During my four years of undergraduate school at the University of Florida, I participated in numerous nonprofit charity events and volunteer fundraising opportunities. Getting involved with these organizations, especially Children's Miracle Network and their Dance Marathon Program, sparked my interest in nonprofit work. During my junior year, I realized I could pursue a career in this field. That led me to changing my major, securing an internship at Johns Hopkins All Children's Hospital Foundation during the summer in 2009, and ultimately earning a full-time position in the foundation following graduation.
Starting my career at a children’s hospital provided me the opportunity to meet patient families, hear their stories, and learn medicine all at the same time. To understand the toll illness can cause not only on a patient, but on their loved ones, reinforced how philanthropy can make a special impact clinically and emotionally for families. Healthcare philanthropy, for me, is enabling the community to help find cures and clinical advancements while providing comfort and compassion. The generosity of donors increases the margin for excellence in those areas in a big way.
While working in special events, I had the opportunity to partner with major gift officers on their home hosted events, small, high-level donor gatherings and was always fascinated of how a major or principal gift transcended. In 2015, the leadership at Johns Hopkins All Children’s Hospital Foundation, Jenine Rabin, created a Foundation Fellowship in partnership with Janet Cady, with Bentz Whaley Flessner, to train team members in major gifts. Shortly after graduating from the inaugural fellowship class, a major gift development position opened, and I applied. I was nervous I would fail in major gift development, but a leader who interviewed me shared “it’s normal to feel you’re three years too early for the job you want.” I got the job and closed a $250,000 gift in the first six months with Jan walking me through every step. I am grateful for the guidance and support that gave me the confidence to pursue major giving development.
It has always been helping others. I’m grateful I found the world of nonprofit philanthropy so early in life, and for the gratitude it has instilled in my life, personally. It’s an honor to work on behalf of clinicians and patient families and to facilitate the goodwill of community on their behalf. I’ve had the privilege of meeting many donors and learning the “why” behind their giving. They are special stories of hope, gratitude, grief, and resiliency. It’s a very special opportunity to help facilitate and enable the motivations of people wanting to help others.

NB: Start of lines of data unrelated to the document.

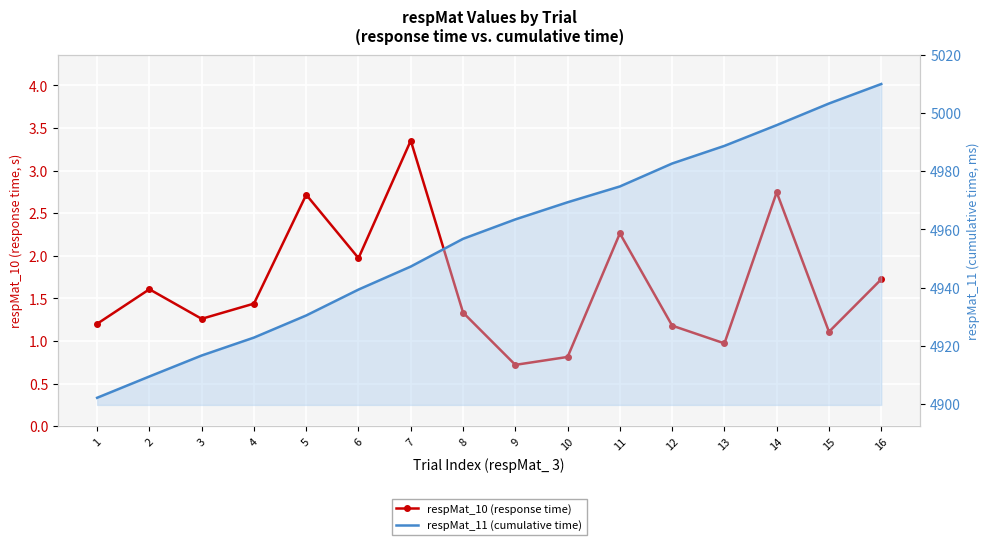

True or false: respMat_10 (response time) has a value of 1.4 at 13.

False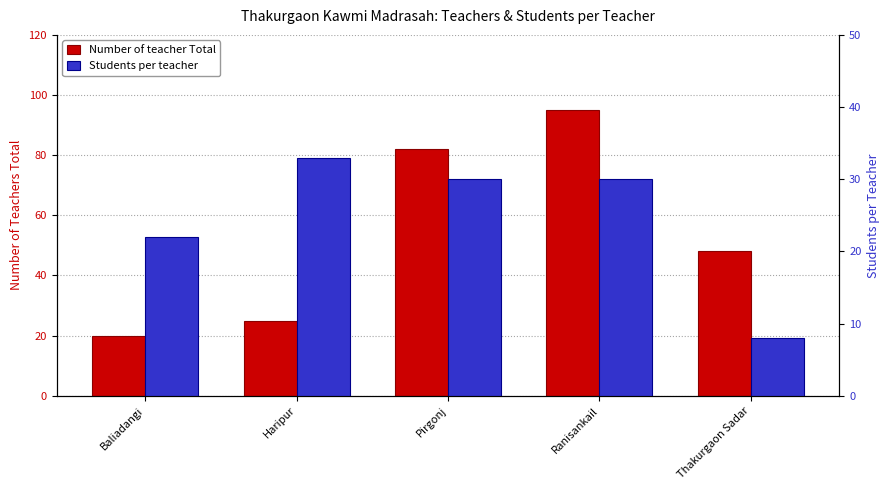

How many categories are shown in the chart?

5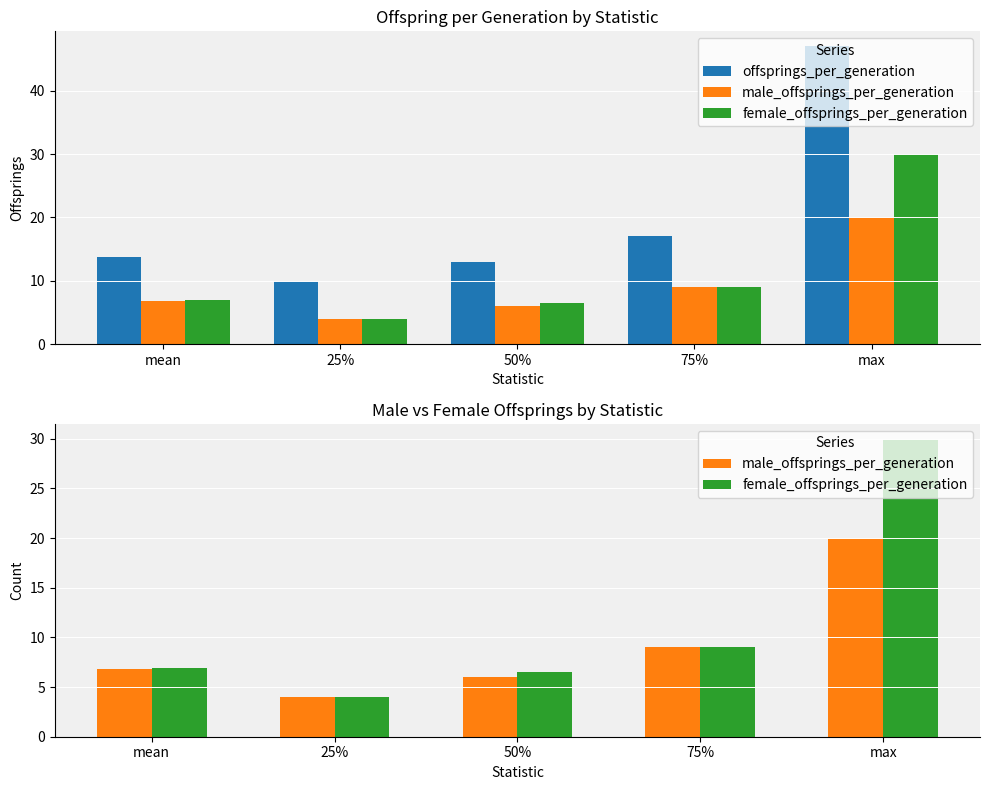

Reading left to right, transcribe all the data shown in this chart.

offsprings_per_generation: mean=13.7	25%=10.0	50%=13.0	75%=17.0	max=47.0
male_offsprings_per_generation: mean=6.8	25%=4.0	50%=6.0	75%=9.0	max=20.0
female_offsprings_per_generation: mean=6.9	25%=4.0	50%=6.5	75%=9.0	max=30.0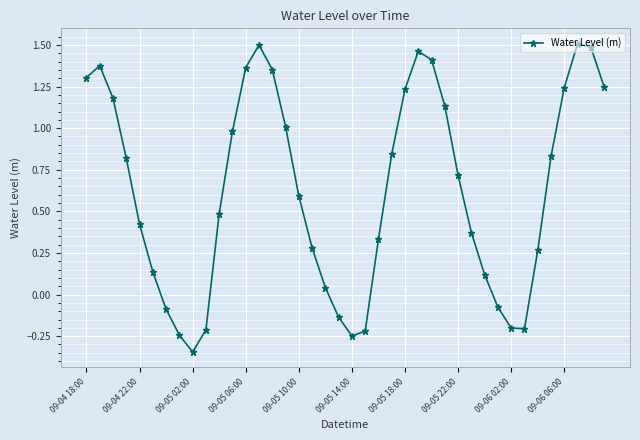

What is the sum of all values?

25.1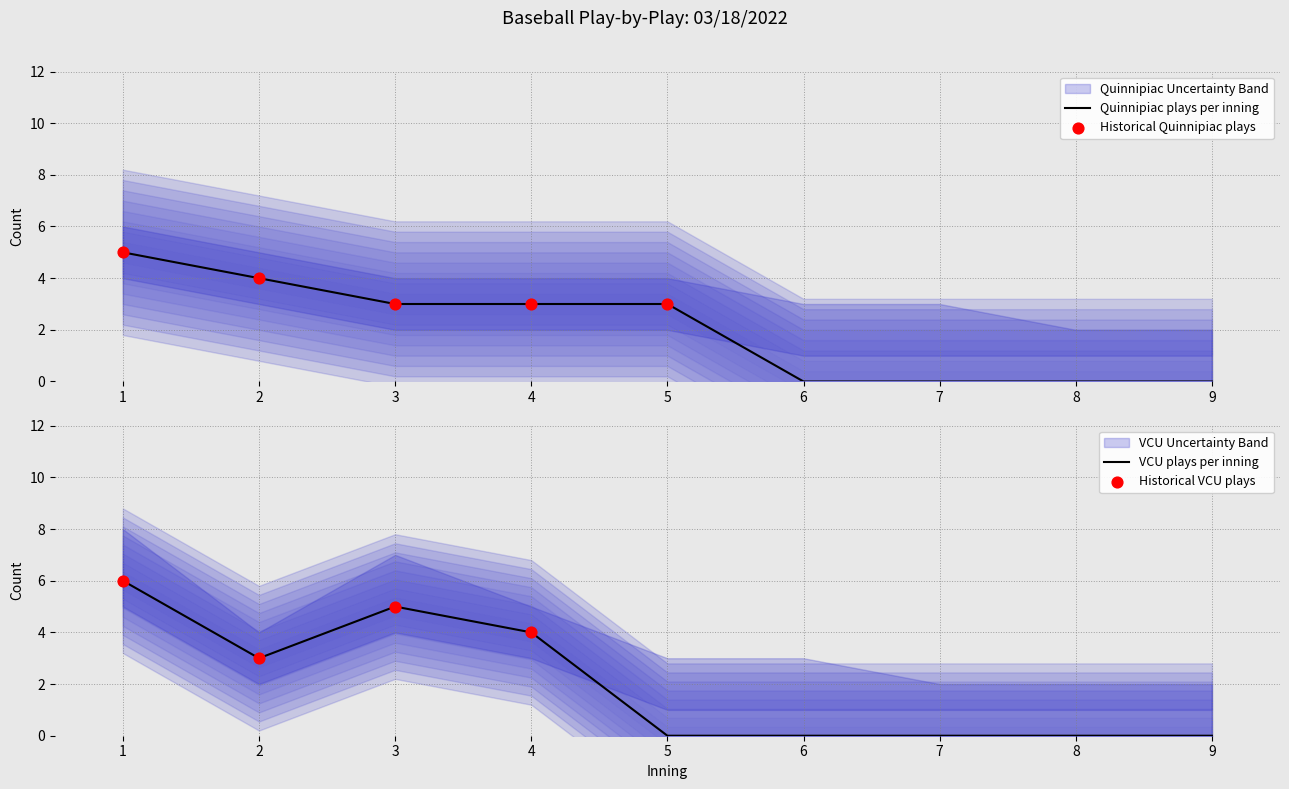

True or false: Quinnipiac plays per inning has a value of 2 at 5.

False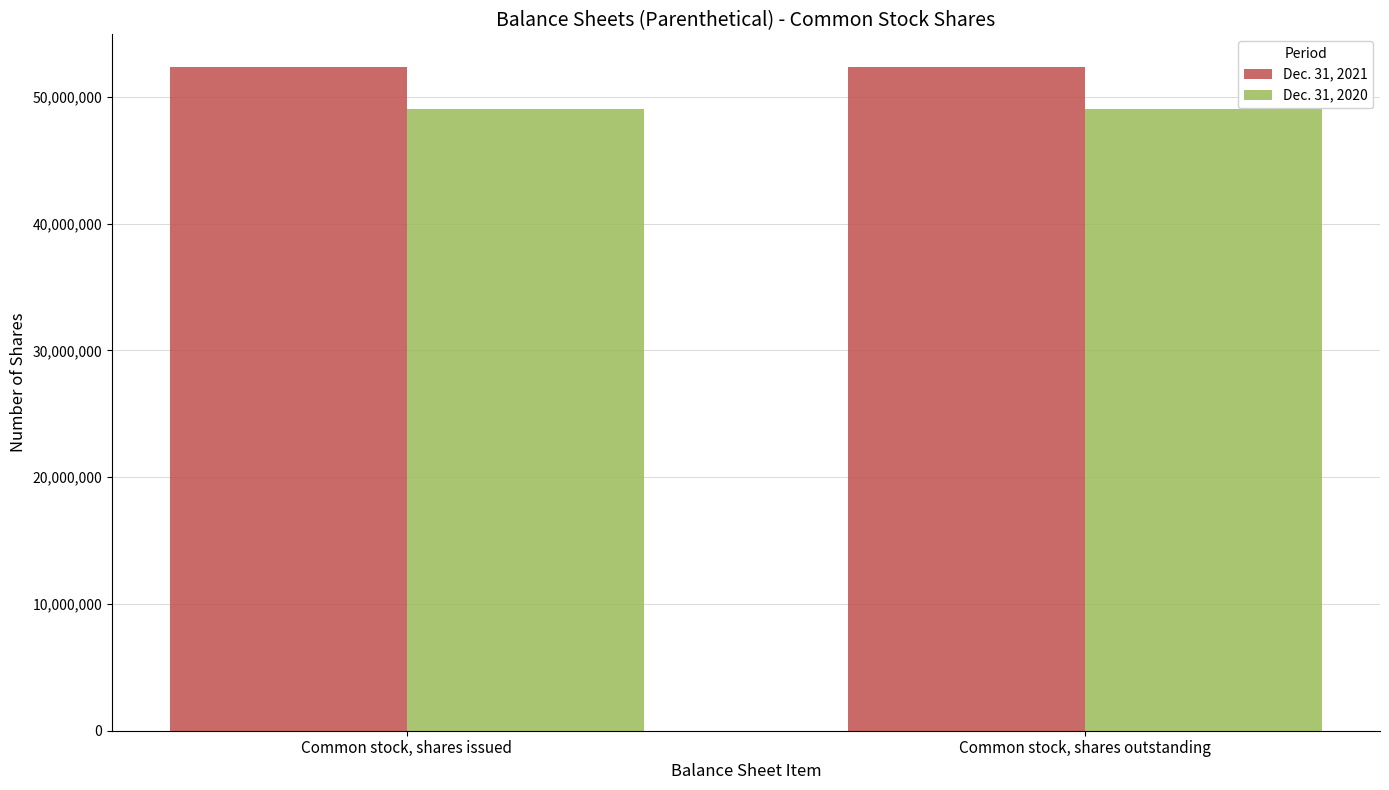

Reading left to right, transcribe all the data shown in this chart.

Dec. 31, 2021: 52313894	52313894
Dec. 31, 2020: 49017622	49017622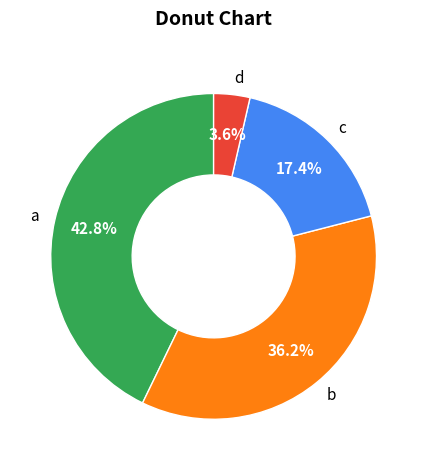

To the nearest percent, what percentage of the pie is a?

43%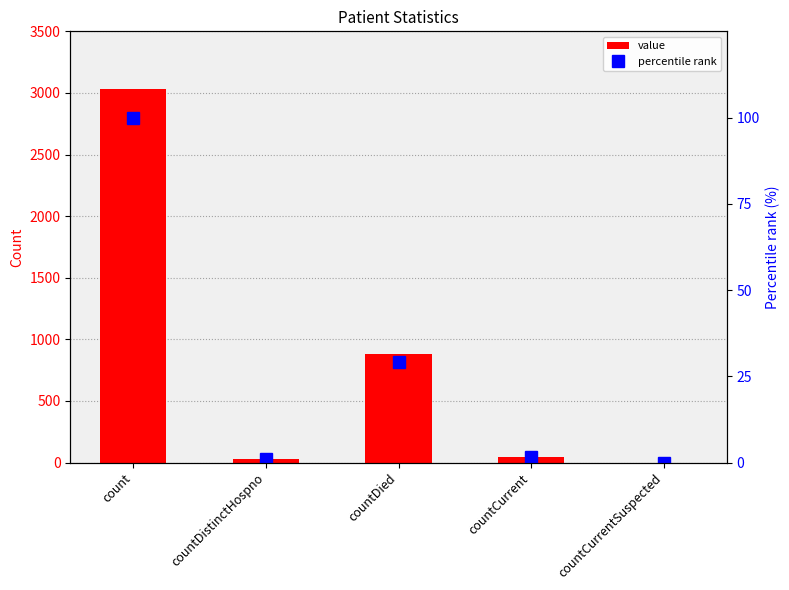

Reading left to right, transcribe all the data shown in this chart.

value: 3029.0	32.0	882.0	47.0	0.0
percentile rank: 100.0	1.1	29.1	1.6	0.0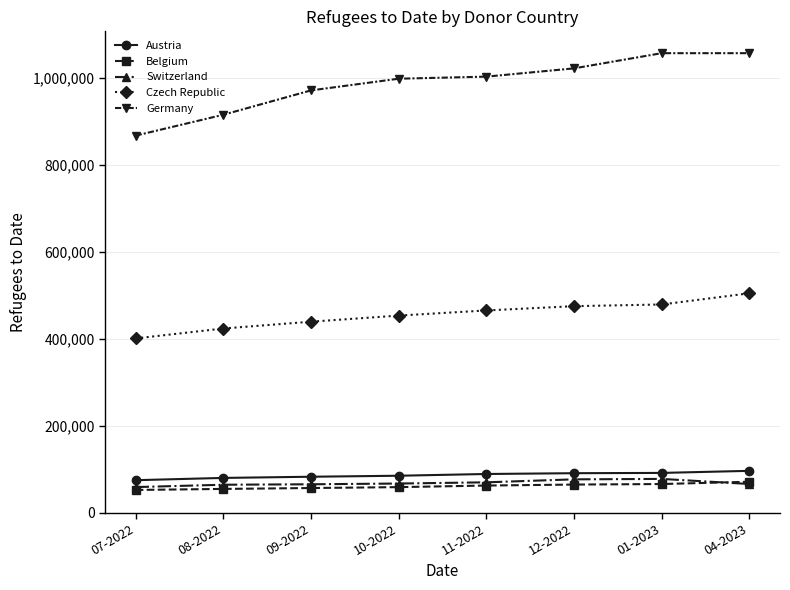

Which series has the widest spread of values?

Germany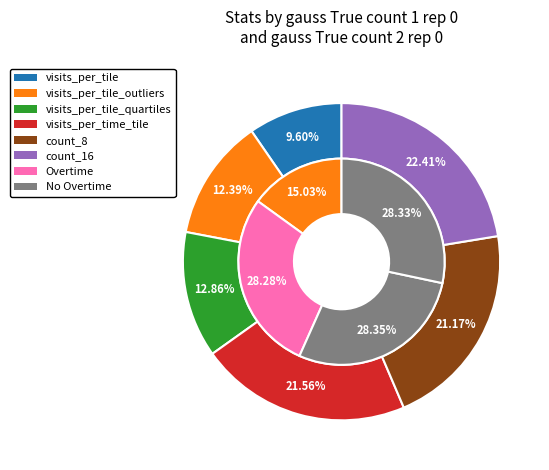

What portion of the pie excludes visits_per_tile_quartiles?

87.1%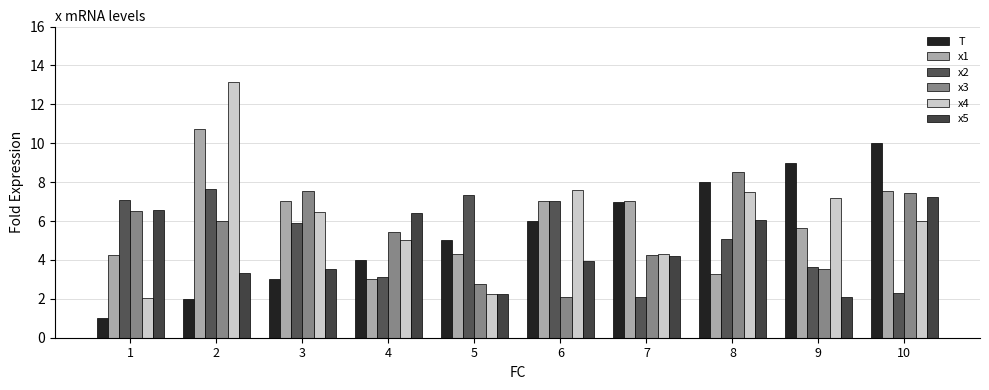

Reading left to right, list all the values displayed in this chart.

T: 1=1.0	2=2.0	3=3.0	4=4.0	5=5.0	6=6.0	7=7.0	8=8.0	9=9.0	10=10.0
x1: 1=4.3	2=10.7	3=7.0	4=3.0	5=4.3	6=7.1	7=7.0	8=3.3	9=5.6	10=7.5
x2: 1=7.1	2=7.6	3=5.9	4=3.1	5=7.3	6=7.0	7=2.1	8=5.1	9=3.6	10=2.3
x3: 1=6.5	2=6.0	3=7.5	4=5.4	5=2.8	6=2.1	7=4.3	8=8.5	9=3.6	10=7.4
x4: 1=2.0	2=13.1	3=6.5	4=5.0	5=2.3	6=7.6	7=4.3	8=7.5	9=7.2	10=6.0
x5: 1=6.6	2=3.3	3=3.5	4=6.4	5=2.3	6=3.9	7=4.2	8=6.1	9=2.1	10=7.2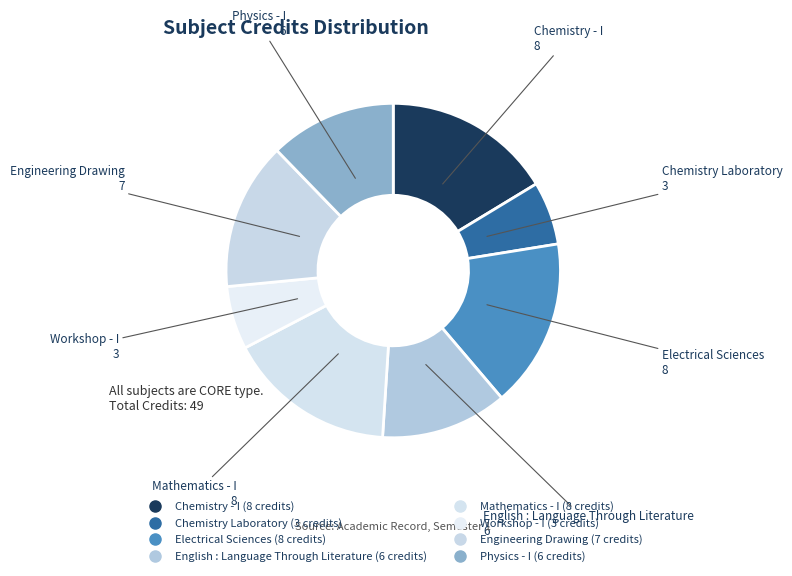

True or false: Workshop - I accounts for 6% of the total.

True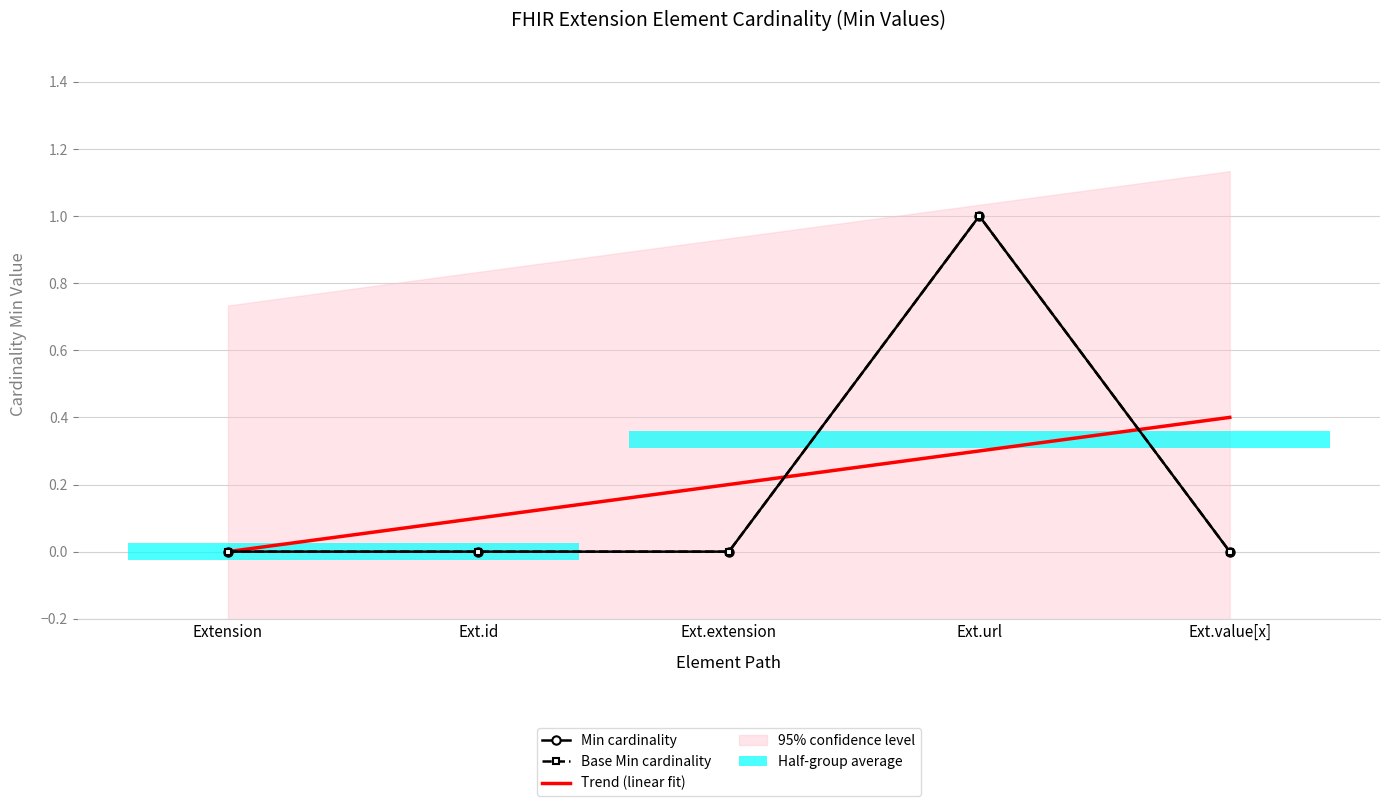

The Min cardinality series shows 0.0 at Extension. True or false?

True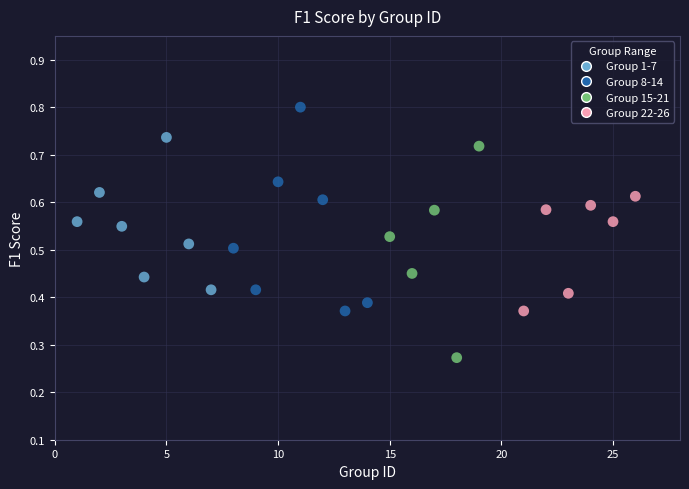

What is the range of X values (max minus min)?

25.0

Develop a passion for learning and never stop asking questions. Your clinician partners will be grateful for your interest in their work, and the trust that builds from your engagement with them is invaluable. They will not only share their knowledge, but their passion, which will carry over to your conversations with donors. Care for the internal relationships you build the same as those with your donors, and doors will continue to open. Always leverage any opportunity to show a donor the impact of their giving; it’s the most important part of our world, in my opinion, even if it’s a quick text about a program or sharing a social media post the organization just published.
My knack for being quick to volunteer (sometimes too quick) once led me to be the GEICO Gecko mascot, riding atop a GEICO truck, in the 2006 University of Florida Homecoming Parade. It was an experience I’ll never forget!